C. C-R : On vous sent toujours très passionné pour cette question, et c'est intéressant d'avoir indiqué, peut-être même révélé, la place particulière dans l'histoire des musées qu'occupe ce musée-là, entièrement dédié au design. Pour notre dossier qui porte sur la spécificité des expositions de design, le Vitra Design Museum constitue un cas qui montre comment une institution dédiée au design peut fonctionner autrement, y compris, comme vous le dites, dans l'organisation interne du travail.
A. V. V. : Comme la majorité des pièces dans ma collection c'était des chaises, car, en raison de leur proximité à l’humain, toutes les nouvelles idées, les modes, les situations sont reflétées par ces pièces, les gens ont pensé c’« un musée des chaises », et tout le monde a dit « Stuhlmuseum, et c’est terrible, ce mot, parce que, en allemand, « vermehrter Stuhldrang » ça veut dire « aller à la selle », aux toilettes. Et combiner ça avec le Stuhlmuseum c’était une horreur pour moi, parce que cette limitation, je trouvais ça tellement con ! Non, je ne voulais pas seulement m’intéresser aux chaises, mais aux chaises pour montrer leur intérêt. Bon, je m’interdisais d’appeler ça « design », car à cette époque « design » n'était pas si populaire et, quand j'ai commencé dans les années 60-61, à collectionner, « design », personne n’utilisait cette traduction anglaise et elle ne renvoyait pas à tous les groupes d’objets. Bon, je voulais dès le départ faire un musée qui traite de l'ambiance, de l’atmosphère, de notre relation avec notre véritable environnement direct.
C. C-R : c’était un très très beau projet… On en a un petit peu parlé, mais on va venir maintenant à la question de votre collection personnelle. On a des chiffres qui sont très étonnants pour une collection privée de 2000 objets, dont des chaises, mais pas uniquement, et à peu près 25000 documents. Il y a quelques instants, vous avez expliqué que c'est important de documenter l'objet. Si on veut lui faire raconter une histoire, et le saisir comme un moyen permettant la compréhension de notre culture, il faut arriver à l'éclairer. Si l'objet ne parle pas de lui-même, il faut l’éclairer par tout un ensemble de choses : les machines qui ont permis de le produire, les croquis qui l’ont précédé, etc.

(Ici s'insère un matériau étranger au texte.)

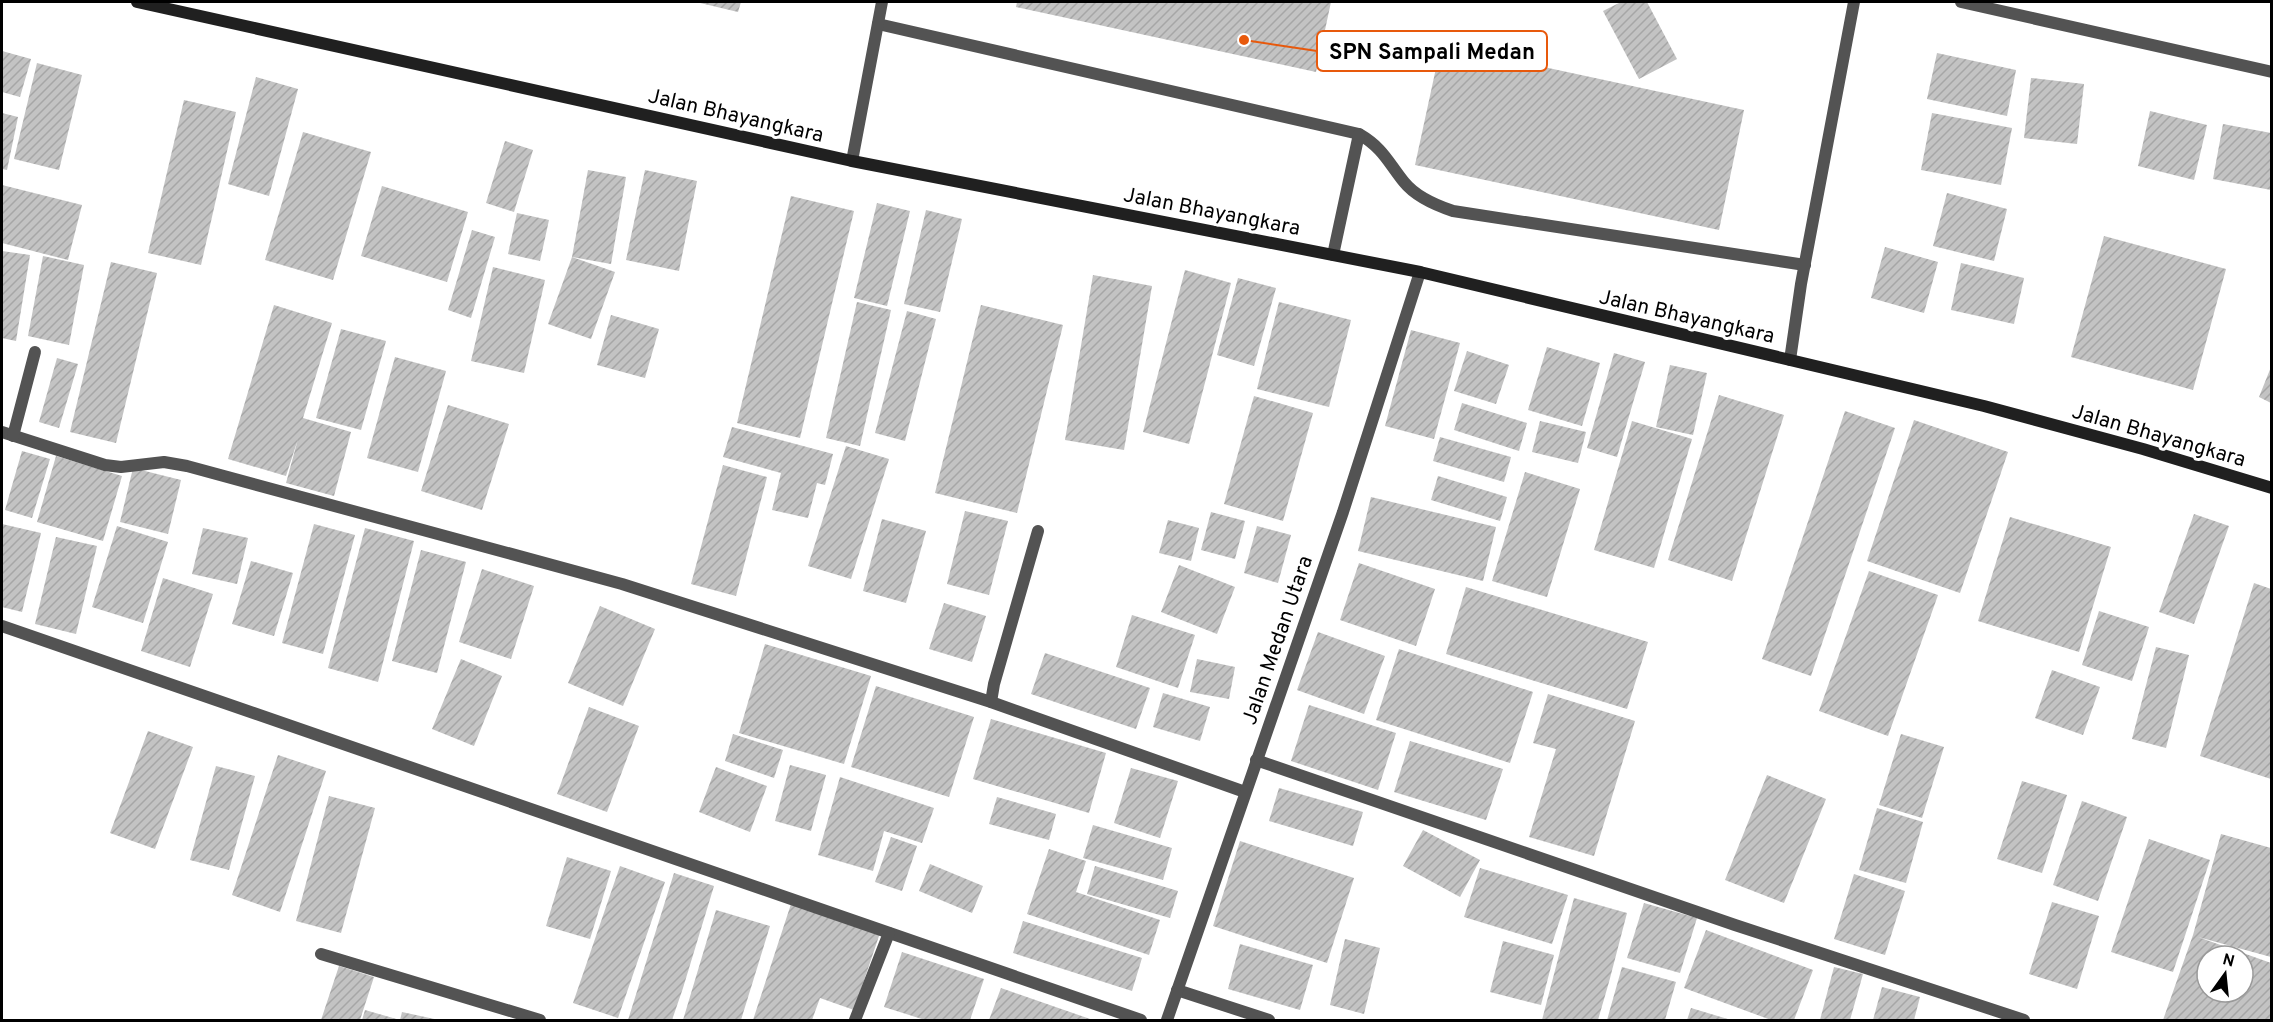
<svg xmlns="http://www.w3.org/2000/svg" width="2273" height="1022" viewBox="0 0 2273 1022" font-family="Overpass,sans-serif">
  <style>
    .building { fill: url(#building-hatch); fill-rule: evenodd }
    .lines { fill: none; stroke-linecap: round; stroke-linejoin: round }
    .service { stroke: #535353; stroke-width: 12 }
    .minor { stroke: #535353; stroke-width: 12 }
    .tertiary { stroke: #535353; stroke-width: 12 }
    .secondary { stroke: #202020; stroke-width: 12 }
    .labels { text-anchor: middle; stroke-width: 6; stroke-linejoin: round; paint-order: stroke }
    .street-label { font-size: 21px; fill: #000; stroke: #fff }
    .leader { fill: none; stroke: #e8590c; stroke-width: 2 }
    .callout-dot { fill: #e8590c; stroke: #fff; stroke-width: 2 }
    .callout { fill: #fff; stroke: #e8590c; stroke-width: 2 }
    .callout-label { font-size: 22px; text-anchor: middle; font-weight: bold; fill: #000 }
  </style>
  <defs>
    <pattern id="building-hatch" width="6" height="6" patternUnits="userSpaceOnUse" patternTransform="scale(1.5)"><rect width="6" height="6" fill="#c3c3c3"/><path d="M-1 1l2-2M0 6l6-6M5 7l2-2" fill="none" stroke="#a6a6a6"/></pattern>
  </defs>
  <rect width="100%" height="100%" fill="#fff"/>
  <!-- building -->
  <g class="building">
    <polygon points="696,2 741,2 738,12"/>
    <polygon points="1017,2 1331,2 1316,72 1016,7"/>
    <polygon points="1621,2 1647,2 1677,59 1639,79 1603,11"/>
    <polygon points="1441,45 1744,110 1719,230 1415,165"/>
    <polygon points="2,51 31,59 20,97 2,92"/>
    <polygon points="1937,53 2016,70 2007,116 1927,99"/>
    <polygon points="37,63 82,75 59,170 14,159"/>
    <polygon points="256,77 298,89 269,196 228,184"/>
    <polygon points="2031,78 2084,84 2077,144 2024,138"/>
    <polygon points="184,100 236,112 201,265 148,253"/>
    <polygon points="2150,111 2207,125 2194,180 2138,166"/>
    <polygon points="2,113 18,117 7,170 2,169"/>
    <polygon points="1932,113 2012,128 2001,185 1921,170"/>
    <polygon points="2223,124 2271,133 2271,190 2213,179"/>
    <polygon points="303,132 371,152 333,280 265,260"/>
    <polygon points="505,141 533,150 514,212 486,203"/>
    <polygon points="588,170 626,177 611,264 572,257"/>
    <polygon points="645,170 697,181 679,271 626,260"/>
    <polygon points="2,185 82,205 68,260 2,243"/>
    <polygon points="382,186 468,212 447,282 361,256"/>
    <polygon points="1947,193 2007,209 1994,261 1933,246"/>
    <polygon points="791,196 854,211 800,438 737,423"/>
    <polygon points="877,203 910,211 887,306 854,298"/>
    <polygon points="926,210 962,219 940,312 904,304"/>
    <polygon points="517,213 549,220 540,261 508,254"/>
    <polygon points="472,230 495,237 471,318 448,310"/>
    <polygon points="2104,236 2226,269 2193,390 2071,357"/>
    <polygon points="1885,247 1938,262 1924,313 1871,298"/>
    <polygon points="2,251 30,255 16,341 2,338"/>
    <polygon points="43,256 84,265 69,345 28,336"/>
    <polygon points="572,257 615,272 591,339 548,324"/>
    <polygon points="111,262 157,273 116,443 70,432"/>
    <polygon points="1961,263 2024,278 2014,324 1951,310"/>
    <polygon points="493,267 545,280 524,373 471,361"/>
    <polygon points="1185,270 1231,283 1189,444 1143,432"/>
    <polygon points="1093,275 1152,286 1124,450 1065,440"/>
    <polygon points="1238,278 1276,288 1254,366 1217,355"/>
    <polygon points="857,302 891,310 860,446 826,438"/>
    <polygon points="1279,302 1351,320 1329,407 1257,389"/>
    <polygon points="274,305 332,323 303,418 351,432 334,496 286,483 298,439 286,476 228,459"/>
    <polygon points="981,305 1063,325 1017,513 935,493"/>
    <polygon points="907,311 936,319 905,441 875,433"/>
    <polygon points="611,315 659,329 645,378 597,365"/>
    <polygon points="341,329 386,341 361,430 316,418"/>
    <polygon points="1411,330 1460,343 1434,439 1385,426"/>
    <polygon points="1547,347 1600,363 1582,426 1528,410"/>
    <polygon points="1467,351 1509,365 1496,404 1454,391"/>
    <polygon points="1614,353 1645,362 1617,457 1587,448"/>
    <polygon points="395,357 446,371 418,472 367,458"/>
    <polygon points="57,358 78,364 59,428 39,422"/>
    <polygon points="1670,365 1707,373 1693,435 1656,427"/>
    <polygon points="2271,367 2271,403 2259,397"/>
    <polygon points="1719,395 1784,415 1732,581 1668,560"/>
    <polygon points="1254,396 1313,413 1283,521 1224,504"/>
    <polygon points="1462,403 1527,423 1519,451 1454,430"/>
    <polygon points="448,405 509,424 482,510 421,491"/>
    <polygon points="1845,411 1895,428 1811,676 1762,659"/>
    <polygon points="1914,420 2008,452 1960,593 1867,561"/>
    <polygon points="1540,421 1586,432 1578,463 1532,452"/>
    <polygon points="1632,421 1692,439 1654,568 1594,550"/>
    <polygon points="732,427 833,454 825,485 817,483 808,518 772,510 781,473 723,457"/>
    <polygon points="1440,437 1511,457 1504,482 1433,461"/>
    <polygon points="846,446 889,459 851,579 808,566"/>
    <polygon points="22,451 50,459 32,518 5,510"/>
    <polygon points="56,456 122,476 103,541 37,522"/>
    <polygon points="723,465 767,477 736,596 691,584"/>
    <polygon points="133,468 181,480 168,534 120,522"/>
    <polygon points="1525,472 1580,489 1547,597 1492,581"/>
    <polygon points="1438,476 1507,497 1500,521 1431,500"/>
    <polygon points="1371,497 1496,527 1483,581 1358,551"/>
    <polygon points="965,511 1008,521 989,595 947,584"/>
    <polygon points="1211,512 1245,521 1235,559 1201,550"/>
    <polygon points="2194,514 2229,526 2194,624 2159,612"/>
    <polygon points="2010,517 2111,547 2079,652 1978,621"/>
    <polygon points="882,519 926,531 906,603 863,591"/>
    <polygon points="1168,520 1199,528 1191,561 1159,553"/>
    <polygon points="2,524 41,533 22,612 2,607"/>
    <polygon points="314,524 355,535 323,654 282,643"/>
    <polygon points="117,526 168,542 143,623 92,607"/>
    <polygon points="1257,526 1291,535 1278,583 1244,573"/>
    <polygon points="203,528 248,538 237,584 192,574"/>
    <polygon points="365,528 414,541 378,682 328,668"/>
    <polygon points="56,537 97,546 76,634 35,624"/>
    <polygon points="421,550 466,562 437,673 392,661"/>
    <polygon points="251,561 293,573 274,636 232,624"/>
    <polygon points="1359,563 1435,589 1416,646 1340,620"/>
    <polygon points="1179,565 1235,587 1217,634 1161,612"/>
    <polygon points="482,569 534,586 511,659 459,642"/>
    <polygon points="1869,571 1938,595 1888,736 1819,711"/>
    <polygon points="163,578 213,594 190,667 141,651"/>
    <polygon points="2254,583 2271,589 2271,779 2200,756"/>
    <polygon points="1466,587 1648,642 1627,709 1446,654"/>
    <polygon points="944,603 986,616 972,662 929,649"/>
    <polygon points="600,606 655,629 623,706 568,683"/>
    <polygon points="2099,611 2149,627 2132,681 2082,665"/>
    <polygon points="1132,615 1195,635 1178,688 1116,667"/>
    <polygon points="1318,632 1385,656 1364,714 1297,690"/>
    <polygon points="765,644 871,676 844,764 739,733"/>
    <polygon points="2156,647 2189,655 2166,748 2132,739"/>
    <polygon points="1399,649 1533,692 1510,763 1376,720"/>
    <polygon points="1045,653 1150,688 1136,729 1031,694"/>
    <polygon points="461,659 502,676 474,746 432,729"/>
    <polygon points="1197,659 1235,667 1229,699 1190,692"/>
    <polygon points="2052,670 2100,687 2083,735 2035,718"/>
    <polygon points="876,686 974,717 949,797 851,767"/>
    <polygon points="1163,693 1210,707 1200,741 1153,727"/>
    <polygon points="1548,694 1635,721 1594,856 1529,837 1556,749 1533,743"/>
    <polygon points="1309,705 1396,733 1378,790 1291,761"/>
    <polygon points="589,707 639,726 607,812 557,794"/>
    <polygon points="991,719 1106,753 1089,813 973,779"/>
    <polygon points="148,731 193,747 155,849 110,833"/>
    <polygon points="733,734 783,750 774,778 725,761"/>
    <polygon points="1901,734 1944,747 1922,818 1879,805"/>
    <polygon points="1410,741 1503,769 1486,820 1394,792"/>
    <polygon points="278,755 326,771 280,912 232,895"/>
    <polygon points="790,765 826,775 811,831 775,821"/>
    <polygon points="216,766 255,776 229,870 190,860"/>
    <polygon points="716,767 767,786 750,832 699,812"/>
    <polygon points="1131,768 1178,781 1160,838 1114,823"/>
    <polygon points="1767,775 1826,799 1784,903 1725,880"/>
    <polygon points="840,777 934,808 922,843 884,831 873,871 818,855"/>
    <polygon points="2022,781 2067,795 2042,873 1997,859"/>
    <polygon points="1279,788 1363,812 1353,846 1269,821"/>
    <polygon points="329,796 375,808 341,933 296,921"/>
    <polygon points="997,797 1056,814 1049,840 989,824"/>
    <polygon points="2082,801 2127,817 2098,901 2053,885"/>
    <polygon points="1877,808 1923,822 1906,883 1859,870"/>
    <polygon points="1093,825 1172,848 1163,880 1083,858"/>
    <polygon points="1423,830 1480,860 1460,897 1403,866"/>
    <path d="M2221,834L2271,848V957L2198,937L2271,963V1020H2163L2193,935ZM2207,956H2243V992H2207Z"/>
    <polygon points="891,837 917,846 902,891 875,882"/>
    <polygon points="2149,839 2210,860 2173,972 2111,952"/>
    <polygon points="1240,841 1354,878 1327,963 1213,926"/>
    <polygon points="1049,849 1086,861 1076,892 1160,920 1149,955 1027,914"/>
    <polygon points="567,857 611,871 590,939 546,926"/>
    <polygon points="930,864 983,886 972,913 919,891"/>
    <polygon points="620,866 665,882 618,1018 573,1003"/>
    <polygon points="1095,866 1178,891 1170,918 1087,894"/>
    <polygon points="1480,868 1568,895 1552,944 1464,917"/>
    <polygon points="674,873 714,886 683,988 672,1020 628,1020"/>
    <polygon points="1854,874 1905,891 1885,955 1834,939"/>
    <polygon points="1574,898 1627,913 1609,982 1598,1020 1542,1020"/>
    <polygon points="2052,902 2099,916 2077,989 2029,974"/>
    <polygon points="1644,903 1697,918 1680,973 1627,958"/>
    <polygon points="791,904 880,933 854,1010 820,998 812,1020 753,1020"/>
    <polygon points="716,910 770,926 741,1020 683,1020"/>
    <polygon points="1023,921 1142,958 1132,991 1013,953"/>
    <polygon points="1706,930 1813,970 1794,1020 1771,1020 1684,988"/>
    <polygon points="1345,939 1380,948 1364,1014 1330,1005"/>
    <polygon points="1503,941 1554,955 1541,1005 1490,992"/>
    <polygon points="1240,944 1313,965 1300,1010 1228,989"/>
    <polygon points="902,952 984,979 970,1020 925,1020 884,1007"/>
    <polygon points="339,966 374,977 360,1020 321,1020"/>
    <polygon points="1622,967 1676,982 1665,1020 1607,1020"/>
    <polygon points="1834,967 1863,974 1850,1020 1820,1020"/>
    <polygon points="1882,987 1920,997 1914,1020 1873,1020"/>
    <polygon points="1001,988 1093,1020 989,1020"/>
    <polygon points="1691,1008 1731,1020 1687,1020"/>
    <polygon points="365,1010 400,1020 362,1020"/>
    <polygon points="402,1012 439,1020 400,1020"/>
  </g>
  <g class="lines">
    <!-- service -->
    <g class="service">
      <path d="M878,24L1359,134C1383,148 1388,162 1404,182C1416,197 1435,205 1453,211L1805,265"/>
      <polyline points="852,161 882,2"/>
      <polyline points="1333,255 1359,134"/>
      <polyline points="991,702 994,684 1038,531"/>
    </g>
    <!-- minor -->
    <g class="minor">
      <polyline points="1961,2 2272,72"/>
      <polyline points="1790,360 1801,284 1854,2"/>
      <polyline points="2,432 105,465 121,467 164,462 187,466 622,584 991,702 1245,792"/>
      <polyline points="13,436 35,352"/>
      <polyline points="2,626 1141,1020"/>
      <polyline points="1256,760 1735,925 2024,1020"/>
      <polyline points="321,954 540,1020"/>
      <polyline points="1177,990 1269,1020"/>
      <polyline points="855,1020 889,933"/>
    </g>
    <!-- tertiary -->
    <polyline class="tertiary" points="1167,1020 1343,512 1420,272"/>
    <!-- secondary -->
    <polyline class="secondary" points="137,2 852,161 1420,272 1984,406 2143,449 2272,488"/>
  </g>
  <g class="labels">
    <!-- street labels -->
    <g class="street-label">
      <text transform="translate(736 115) rotate(13)" y="7">Jalan Bhayangkara</text>
      <text transform="translate(1212 211) rotate(11)" y="7">Jalan Bhayangkara</text>
      <text transform="translate(1687 316) rotate(13)" y="7">Jalan Bhayangkara</text>
      <text transform="translate(2159 435) rotate(16)" y="7">Jalan Bhayangkara</text>
      <text transform="translate(1277 640) rotate(-71)" y="7">Jalan Medan Utara</text>
    </g>
  </g>
  <!-- callouts -->
  <path class="leader" d="M1244 40L1317 51"/>
  <circle class="callout-dot" cx="1244" cy="40" r="6"/>
  <rect class="callout" x="1317" y="31" width="230" height="40" rx="6"/>
  <g class="callout-label">
    <text x="1432" y="59">SPN Sampali Medan</text>
  </g>
  <!-- border -->
  <rect width="2273" height="1022" fill="none" stroke="#000000" stroke-width="6"/>
  <!-- north arrow -->
  <g transform="translate(2225 974) rotate(15)"><circle r="28" fill="#ffffff" stroke="#999999" stroke-width="1.5"/>
  <path d="M0-4.5L10 22L0 15L-10 22Z" fill="#000000"/>
  <text y="-9" font-size="16" font-weight="bold" text-anchor="middle" fill="#000000">N</text>
  </g>
</svg>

Ce double aspect de votre collection est étonnant parce que, souvent, et même dans des fonds publics, on a soit des archives, soit des objets. Pourriez-vous expliquer comment vous avez si vite compris l'intérêt de lier ces deux aspects, soit l’objet et sa documentation ?
A. V. V. : Il y a plusieurs raisons, je crois. Une raison émotionnelle : j'ai quitté l'école à 13 ans, je n’ai pas vraiment eu une éducation traditionnelle. Mes parents le regrettaient énormément. Mais, pour moi, c'était pas un problème parce que je suis curieux. J’ai pensé : « si je rentre dans le domaine de la culture intellectuelle, de l’interprétation et tout ça, et que je suis quelqu’un qui ne peut pas montrer les certificats des universités, j’aurai certainement beaucoup de critiques ». C’est dire que, dès le départ, j'ai essayé de trouver tout de suite chez les antiquaires toute la littérature qui concerne ces sujets, et ces objets eux-mêmes, de même qu’une réflexion d’aujourd'hui à leur propos, pour me permettre de vraiment mettre en contexte les objets et éviter la critique, non pas celle concernant la manière dont je fais l'interprétation, mais celle qui dirait que je ne m'occupe pas vraiment sérieusement de ces sujets. L'autre raison, c’est évidemment que, pour beaucoup de gens, si vous racontez quelque chose, ils trouvent ça intéressant mais ils ne vous croient pas. Mais si vous avez des livres de la période, qui montrent exactement l'intention de designers et comment ils présentent ces pièces, ça vous donne énormément d’informations et si vous voyez aujourd'hui comment les gens, les experts d’aujourd'hui, jugent eux ça, ça vous donne toutes les informations vous cherchez. Je faisais ça pour les expositions : je sais que je n’étais pas, par exemple, un spécialiste Frank Lloyd Wright, mais j’ai une très grande exposition de Frank Lloyd Wright qui a voyagé dans le monde entier, même chose avec Noguchi… C’est l’intérêt, j'étais fasciné par des personnes et par un parallèle entre Thonet, Louis Kahn, dans la façon dont ils ne se laissent pas dévier du but qu’ils se fixaient. Sans la littérature, je n'aurais pas trouvé tous les autres documents, par exemple les photos, les gens qui ont travaillé avec les artistes… Juste les objets, c'est pas assez ; juste les dates de créateurs, non… Il faut vraiment l’environnement social, professionnel, politique, l’économie et tout ça…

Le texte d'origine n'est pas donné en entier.